Correspondence

Oral Cladribine and Fingolimod for Relapsing Multiple Sclerosis

N Engl J Med 2010; 362:1738-1740May 6, 2010

Article

To the Editor:

In the three trials for relapsing multiple sclerosis (Feb. 4 issue),1-3 a drug of established efficacy was used as a comparison drug in only one trial.1 In the other two trials,2,3 a total of 855 participants were randomly assigned to a placebo group. The studies were conducted concurrently between April 2005 and September 2007. To provide support for the assertions that the FREEDOMS (FTY720 Research Evaluating Effects of Daily Oral Therapy in Multiple Sclerosis) and CLARITY (Cladribine Tablets Treating Multiple Sclerosis Orally) trials were conducted in accordance with the Declaration of Helsinki, additional information is needed.

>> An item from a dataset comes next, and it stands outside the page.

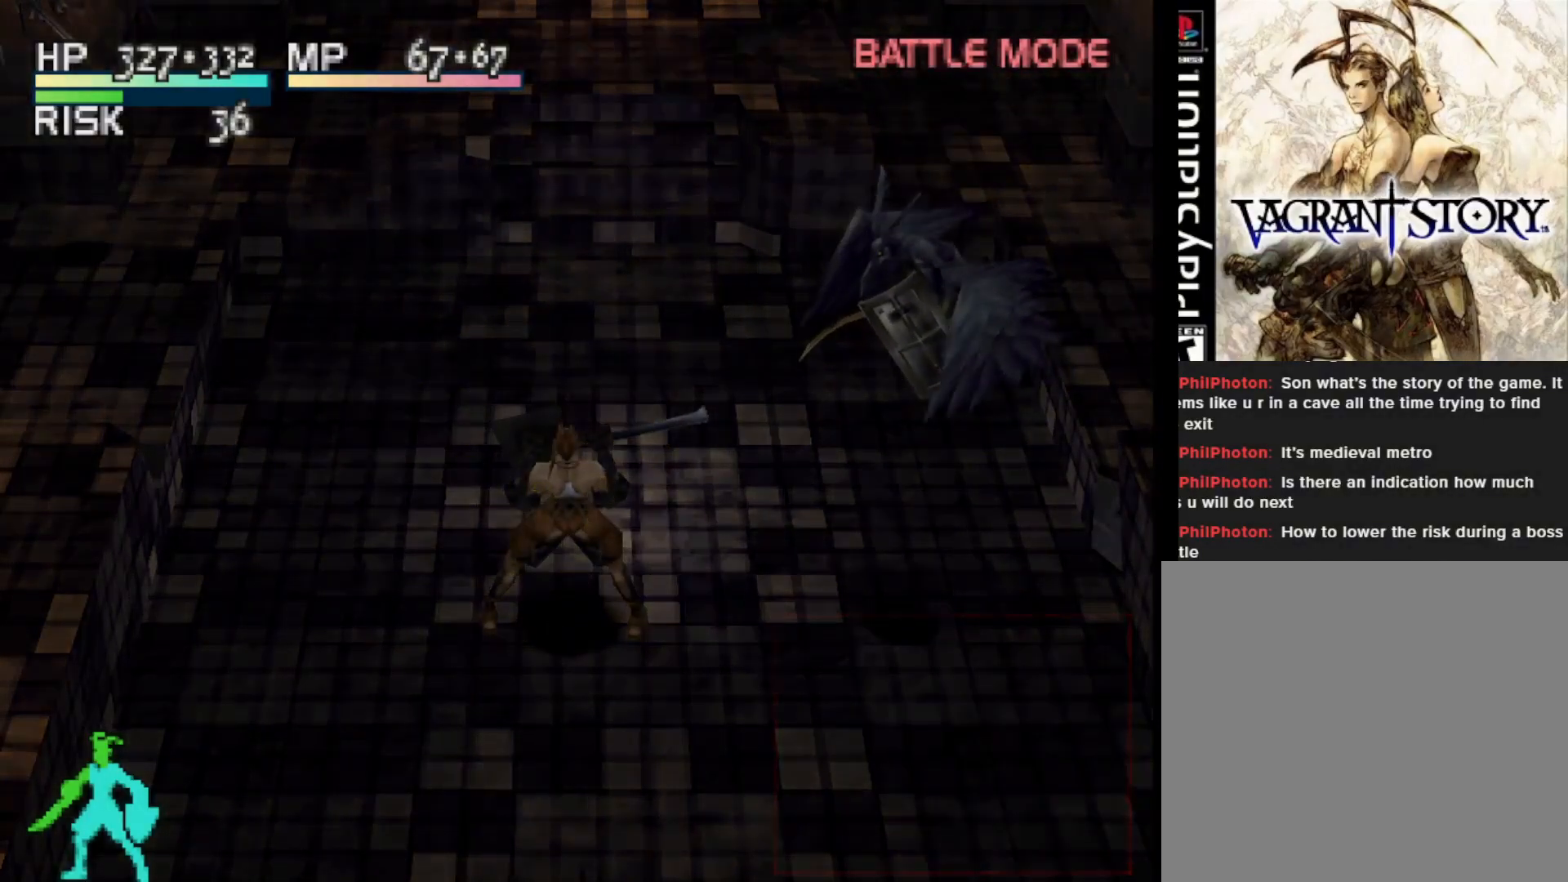
{"buttons": [], "right_stick": "center", "events": []}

A number of physician-investigators participating in the FREEDOMS and CLARITY trials also participated in TRANSFORMS (the Trial Assessing Injectable Interferon versus FTY720 Oral in Relapsing–Remitting Multiple Sclerosis); some members of the steering committees of those trials also served in that capacity for the TRANSFORMS trial. These facts raise additional questions about clinical equipoise in trial design, physician equipoise in the recruitment of particular patients, and the nature of the information provided to potential patient-participants. Since a number of the investigators participating in these two trials were coauthors of an article concerning the ethical use of placebos in trials for multiple sclerosis,4 they were well placed to provide relevant information for Journal readers.5

Howard Mann, M.D.
University of Utah, Salt Lake City, UT
howard.mann@hsc.utah.edu

No potential conflict of interest relevant to this letter was reported.

5 References

1
Cohen JA, Barkhof F, Comi G, et al. Oral fingolimod or intramuscular interferon for relapsing multiple sclerosis. N Engl J Med 2010;362:402-415
Full Text | Web of Science | Medline

2
Kappos L, Radue E-W, O'Connor P, et al. A placebo-controlled trial of oral fingolimod in relapsing multiple sclerosis. N Engl J Med 2010;362:387-401
Full Text | Web of Science | Medline

3
Giovannoni G, Comi G, Cook S, et al. A placebo-controlled trial of oral cladribine for relapsing multiple sclerosis. N Engl J Med 2010;362:416-426
Full Text | Web of Science | Medline

4
Polman CH, Reingold SC, Barkhof F, et al. Ethics of placebo-controlled clinical trials in multiple sclerosis: a reassessment. Neurology 2008;70:1134-1140
CrossRef | Web of Science | Medline

5
Miller FG, Rosenstein DL. Reporting of ethical issues in publications of medical research. Lancet 2002;360:1326-1328
CrossRef | Web of Science | Medline

To the Editor:

In the article by Giovannoni et al. on the effects of cladribine in relapsing–remitting multiple sclerosis, sustained progression of disability for at least 3 months was used as a secondary end point. However, the effect of using such a short duration to confirm progression merits attention, since prevention of progression is the essence of treatment for multiple sclerosis. In this study, there was no sensitivity analysis with the use of data on sustained progression confirmed at 6 months, as in other trials of disease-modifying therapies reported on by Kappos et al. and Polman et al.1 The effect on progression confirmed at 3 months did not necessarily translate into the same effect on progression confirmed at 6 months; only slightly more patients were free of 3-month sustained disability progression in the cladribine groups in this study. Recent research suggests that the optimal duration for confirmation should be 1 year.2 The short duration for confirmation and the relatively small reduction in the risk of 3-month sustained progression of disability may exaggerate the effect of a disease-modifying therapy on disability progression.

Haifeng Li, M.D., Ph.D.
Qingdao University, Qingdao, China
drlhf@163.com

Xu Zhang, M.D., Ph.D.
First Affiliated Hospital of Wenzhou Medical College, Wenzhou, China

No potential conflict of interest relevant to this letter was reported.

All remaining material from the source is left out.